# Task list
a – Transcribe the pull-up article, starting at the words "Tuesday, January 31, 2017" and stopping after "have found beneficial.".
b – In the pull-up article, list every exercise suggested for training the traps and rhomboids.
c – Rewrite the paragraph of the pull-up article that begins "The scapulae are retracted" as a short bulleted list, keeping its main facts.
───── Document text
Tuesday, January 31, 2017

10 Ways to Improve Your Pull-Ups and Chin-Ups

I used to really hate pull-ups as a kid because I had really long and skinny arms. They were my Achilles heel in the Presidential Fitness test. If I jumped really high on the first rep, I might get one or two kicking and screaming. Overtime with more training, things got better. I believe everyone has the capability to perform this exercise, unless they have an injury that makes it impossible. The time it takes to get there is irrelevant, since no two people are the same or lead the same physical lifestyle. The following are nine pieces of advice that I have found beneficial.

Train all the muscles involved

Pull-ups and chin ups are more than just a lat exercise. There are many different muscles involved, and if one muscle lacks the strength to keep up with the others, it will hold you back. Consider what the body does during the exercise.

The scapulae are retracted by the traps and rhomboids. These big muscles in your upper middle back pull your shoulder blades back and together as you pull. Keeping these muscles strong will prevent your shoulders from rolling during the movement, which can stress the rotator cuff. Some effective exercises to train these muscles are various standing shrugs, shrugging with your chest pressed into the pad of an adjustable bench set at 30-45 degrees, and various row exercises.
──────────
───── Provided information
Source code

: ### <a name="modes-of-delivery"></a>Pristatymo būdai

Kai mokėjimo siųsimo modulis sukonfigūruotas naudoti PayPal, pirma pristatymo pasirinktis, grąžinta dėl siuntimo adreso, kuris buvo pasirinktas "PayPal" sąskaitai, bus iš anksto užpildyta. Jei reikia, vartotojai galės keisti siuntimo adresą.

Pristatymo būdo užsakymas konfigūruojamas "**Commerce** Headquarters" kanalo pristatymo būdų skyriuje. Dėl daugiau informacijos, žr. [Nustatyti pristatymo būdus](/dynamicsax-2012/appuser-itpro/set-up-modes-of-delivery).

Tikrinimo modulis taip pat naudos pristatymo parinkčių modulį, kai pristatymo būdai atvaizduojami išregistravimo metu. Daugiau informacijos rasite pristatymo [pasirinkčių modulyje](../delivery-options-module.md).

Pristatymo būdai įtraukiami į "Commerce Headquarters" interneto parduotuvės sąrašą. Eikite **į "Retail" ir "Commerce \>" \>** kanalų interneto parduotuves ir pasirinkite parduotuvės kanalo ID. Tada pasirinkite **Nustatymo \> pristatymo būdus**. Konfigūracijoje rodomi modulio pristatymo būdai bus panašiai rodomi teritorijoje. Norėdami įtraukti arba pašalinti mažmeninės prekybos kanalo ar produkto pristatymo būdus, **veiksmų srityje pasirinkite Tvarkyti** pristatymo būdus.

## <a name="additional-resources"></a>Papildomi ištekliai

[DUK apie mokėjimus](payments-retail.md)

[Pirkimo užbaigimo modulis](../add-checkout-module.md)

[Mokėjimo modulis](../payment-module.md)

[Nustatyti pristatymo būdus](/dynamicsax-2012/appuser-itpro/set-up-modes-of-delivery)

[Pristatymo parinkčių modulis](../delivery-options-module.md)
──────────
───── Provided information
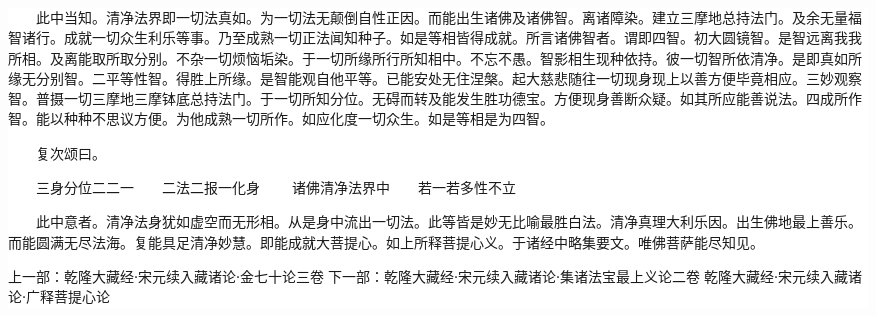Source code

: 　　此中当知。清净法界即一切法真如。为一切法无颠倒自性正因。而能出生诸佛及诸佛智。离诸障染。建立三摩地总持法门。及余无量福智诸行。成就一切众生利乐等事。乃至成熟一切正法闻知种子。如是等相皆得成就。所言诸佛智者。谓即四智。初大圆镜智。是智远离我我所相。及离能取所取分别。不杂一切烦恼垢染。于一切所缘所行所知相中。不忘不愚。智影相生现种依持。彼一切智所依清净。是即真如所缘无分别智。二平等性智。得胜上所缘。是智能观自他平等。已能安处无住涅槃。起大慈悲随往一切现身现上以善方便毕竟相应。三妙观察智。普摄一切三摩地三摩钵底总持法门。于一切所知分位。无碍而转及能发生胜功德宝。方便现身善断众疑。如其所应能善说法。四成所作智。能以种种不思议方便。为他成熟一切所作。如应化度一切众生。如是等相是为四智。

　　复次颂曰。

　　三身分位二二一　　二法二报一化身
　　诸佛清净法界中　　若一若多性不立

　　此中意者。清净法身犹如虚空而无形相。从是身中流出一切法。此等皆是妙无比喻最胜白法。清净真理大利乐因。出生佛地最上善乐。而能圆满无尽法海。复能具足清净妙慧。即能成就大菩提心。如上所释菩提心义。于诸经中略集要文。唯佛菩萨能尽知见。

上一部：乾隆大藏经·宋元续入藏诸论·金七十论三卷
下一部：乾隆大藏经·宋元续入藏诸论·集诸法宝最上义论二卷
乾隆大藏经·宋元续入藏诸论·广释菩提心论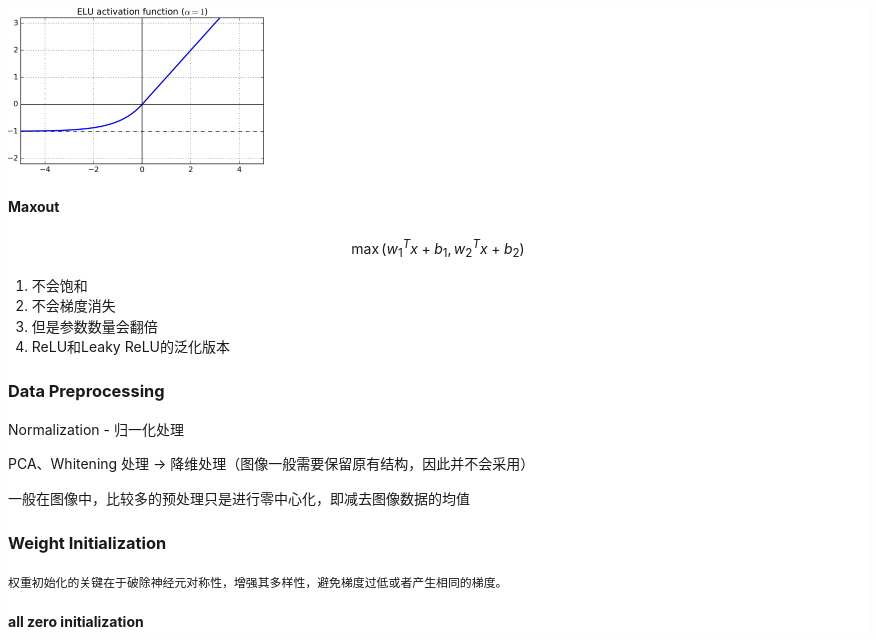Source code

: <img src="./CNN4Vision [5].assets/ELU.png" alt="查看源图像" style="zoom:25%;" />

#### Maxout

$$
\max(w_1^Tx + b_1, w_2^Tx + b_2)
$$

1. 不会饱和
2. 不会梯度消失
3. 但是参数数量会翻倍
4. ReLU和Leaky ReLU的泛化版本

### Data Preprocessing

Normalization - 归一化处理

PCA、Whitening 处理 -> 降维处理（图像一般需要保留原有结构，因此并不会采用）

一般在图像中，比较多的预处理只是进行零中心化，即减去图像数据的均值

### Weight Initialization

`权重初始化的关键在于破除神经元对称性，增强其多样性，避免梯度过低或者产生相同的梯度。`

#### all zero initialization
──────────
───── Provided information
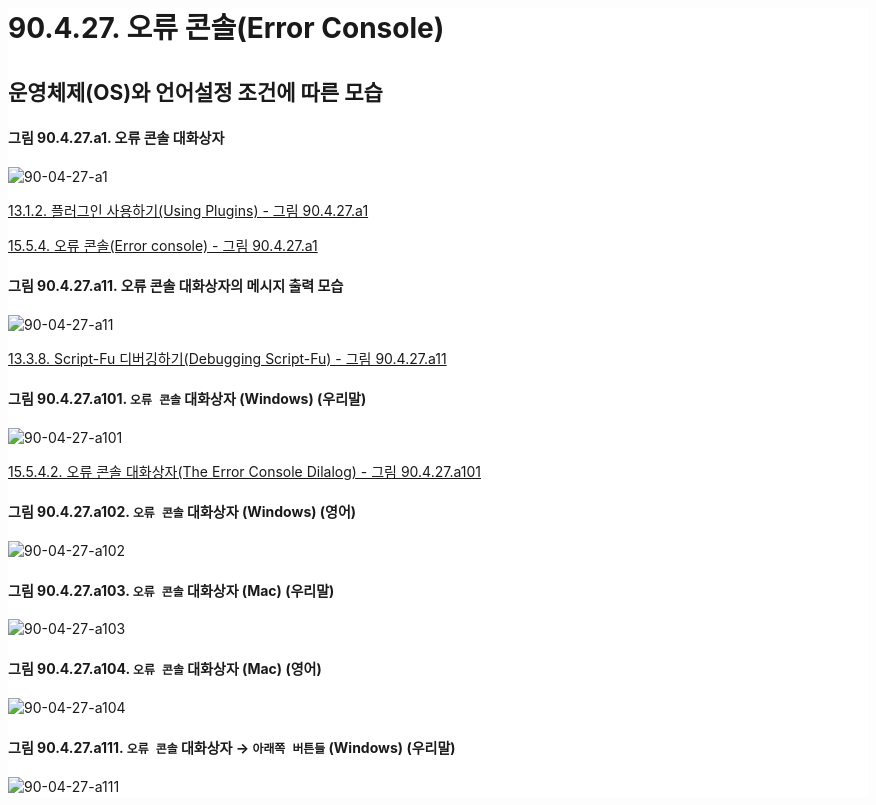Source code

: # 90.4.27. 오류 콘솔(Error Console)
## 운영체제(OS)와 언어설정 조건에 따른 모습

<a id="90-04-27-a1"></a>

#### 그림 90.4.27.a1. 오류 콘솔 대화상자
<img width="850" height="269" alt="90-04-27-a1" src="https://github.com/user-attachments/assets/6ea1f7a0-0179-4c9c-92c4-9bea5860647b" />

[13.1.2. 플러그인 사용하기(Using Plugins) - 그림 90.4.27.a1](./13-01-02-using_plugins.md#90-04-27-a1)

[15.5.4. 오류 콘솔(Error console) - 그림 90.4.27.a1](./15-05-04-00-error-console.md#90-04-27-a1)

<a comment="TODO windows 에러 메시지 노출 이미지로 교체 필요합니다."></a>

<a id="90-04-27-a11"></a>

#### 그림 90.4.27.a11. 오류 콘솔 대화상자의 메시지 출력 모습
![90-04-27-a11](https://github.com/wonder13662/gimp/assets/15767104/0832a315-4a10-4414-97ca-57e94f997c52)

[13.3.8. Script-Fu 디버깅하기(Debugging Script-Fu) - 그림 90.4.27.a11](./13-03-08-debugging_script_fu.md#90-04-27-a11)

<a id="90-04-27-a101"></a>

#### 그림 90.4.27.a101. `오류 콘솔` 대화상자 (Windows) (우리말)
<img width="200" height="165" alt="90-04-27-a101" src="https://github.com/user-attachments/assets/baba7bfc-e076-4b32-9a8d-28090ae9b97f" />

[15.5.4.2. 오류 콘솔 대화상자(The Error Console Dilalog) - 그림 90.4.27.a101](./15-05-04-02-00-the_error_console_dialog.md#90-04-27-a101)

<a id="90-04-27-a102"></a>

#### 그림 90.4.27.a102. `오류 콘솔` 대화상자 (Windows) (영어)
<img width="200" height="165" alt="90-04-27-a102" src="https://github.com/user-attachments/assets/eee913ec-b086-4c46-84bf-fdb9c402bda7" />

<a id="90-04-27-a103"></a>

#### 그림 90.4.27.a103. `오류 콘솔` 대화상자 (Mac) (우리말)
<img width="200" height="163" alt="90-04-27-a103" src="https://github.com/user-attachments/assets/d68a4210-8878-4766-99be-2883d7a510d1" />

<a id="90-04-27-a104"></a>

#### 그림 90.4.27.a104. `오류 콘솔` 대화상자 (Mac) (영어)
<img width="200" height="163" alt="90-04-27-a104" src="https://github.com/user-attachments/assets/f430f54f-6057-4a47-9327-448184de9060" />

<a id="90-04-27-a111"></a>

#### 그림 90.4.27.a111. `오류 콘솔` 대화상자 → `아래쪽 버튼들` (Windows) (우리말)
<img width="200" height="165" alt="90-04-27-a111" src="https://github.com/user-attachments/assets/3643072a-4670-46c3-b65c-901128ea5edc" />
──────────
# Task responses
a –
Tuesday, January 31, 2017

10 Ways to Improve Your Pull-Ups and Chin-Ups

I used to really hate pull-ups as a kid because I had really long and skinny arms. They were my Achilles heel in the Presidential Fitness test. If I jumped really high on the first rep, I might get one or two kicking and screaming. Overtime with more training, things got better. I believe everyone has the capability to perform this exercise, unless they have an injury that makes it impossible. The time it takes to get there is irrelevant, since no two people are the same or lead the same physical lifestyle. The following are nine pieces of advice that I have found beneficial.

b –
- Various standing shrugs
- Shrugging with your chest pressed into the pad of an adjustable bench set at 30-45 degrees
- Various row exercises

c –
- The traps and rhomboids retract the scapulae, pulling the shoulder blades back and together during the pull.
- These large upper-middle-back muscles, kept strong, stop the shoulders from rolling and stressing the rotator cuff.
- Useful exercises: various standing shrugs, shrugs with the chest against an adjustable bench pad set at 30-45 degrees, and various rows.